The central bank has gone to great lengths to tell the market that it has seen “some adjustment, but if the assessment of the fundamentals are correct, it would expect to see more in time.” Despite the AUD declining more than -8% over the past three months, it remains elevated as the nation’s key interest rate of +2.5% attracts investors away from the U.S., Japan, and Europe where benchmarks are at or near zero (further supporting the carry trade). Yield differentials have helped the Aussies resist a fall in the terms of trade, or export prices relative to import prices.
A Bank of England Rate Hike Will Come next Year
The BoE was the original frontrunner to reignite a normal rate policy until the Fed has deposed them. Governor Mark Carney continues to speak of “heightened” external risks menacing the U.K. as weakening global economies and political tensions weigh on the BoE’s outlook. In recent months, global economic conditions have deteriorated in two of the major economies, Europe and Japan, coupled with a difficult geopolitical situation, Carney is not as bullish as the market had perceived earlier in the year. The BoE policymakers cut their economic forecasts earlier this month because of meager global expansion and the threat of stagnation in Europe. U.K. citizens go to the polls next May, and event risk related to the election outcome is as great a threat to the U.K.’s fortunes as was last September’s Scottish referendum.
European Central Bank Credibility on the Line
Already this November, ECB President Mario Draghi pointed to European flash purchasing managers’ index results to indicate that a strong recovery is unlikely in the coming months. His sense of urgency to lift inflation expectations “as soon as possible,” has a percentage of the market already anticipating the ECB will sweeten the terms of the TLTRO (targeted long-term refinancing operation) in December, while leaving the debate over balance sheet expectations until January.
Draghi needs to get a real “bang for his buck” before hot air whistles away and the ECB loses street credibility. Eurozone policymakers will need to make sure that they have exhausted all existing balance sheet avenues before they begin to charge down the route of no return: sovereign bond purchases. To date, the ECB has had the minimum of success in expanding its balance sheet. In fact, it has actually declined –€11B since the beginning of September. The EUR will remain very sensitive to short interest rate trends, with further downside very much on the cards.
The Organization for Economic Cooperation and Development (OECD) is ahead of the curve on the eurozone’s limitations. The OECD thinks the region poses a serious danger for global growth, with the world’s economy already “in low gear,” as unemployment remains high and inflation persistently far from the ECB’s target. The next two months could make or break the ECB’s remaining credibility starting with its December 4 meeting.

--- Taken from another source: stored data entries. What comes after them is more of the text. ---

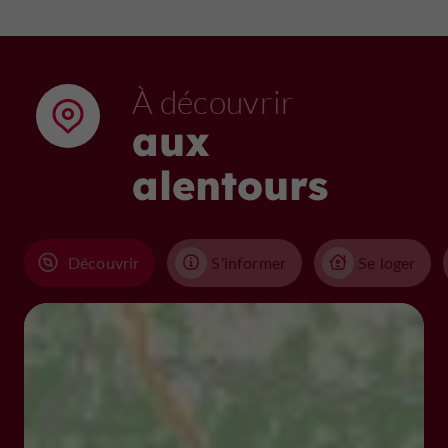
À découvrir
aux
alentours
Découvrir
S'informer
Se loger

The Fed’s Game of Show and Tell
The Fed is in its own class and well ahead of the remaining Group of Seven pack.
Fed Chair Janet Yellen and company are weighing whether they should communicate more of their views about the probable pace of interest rate increases after they lift off zero next year. The transparency question is a hot topic among the central bank’s rate-setting committee. Some members think it would be helpful to clarify its likely approach to the pace of increases – fixed-income dealers are currently pricing in a second-quarter 2015 hike. The discussion at the Fed’s last meeting in October highlighted how much officials will rely on forward guidance in the future. After bond purchases ended last month, language may be the most practical option left to assure investors that policy won’t become overly restrictive if officials decide to take a stand against inflation seen as too low.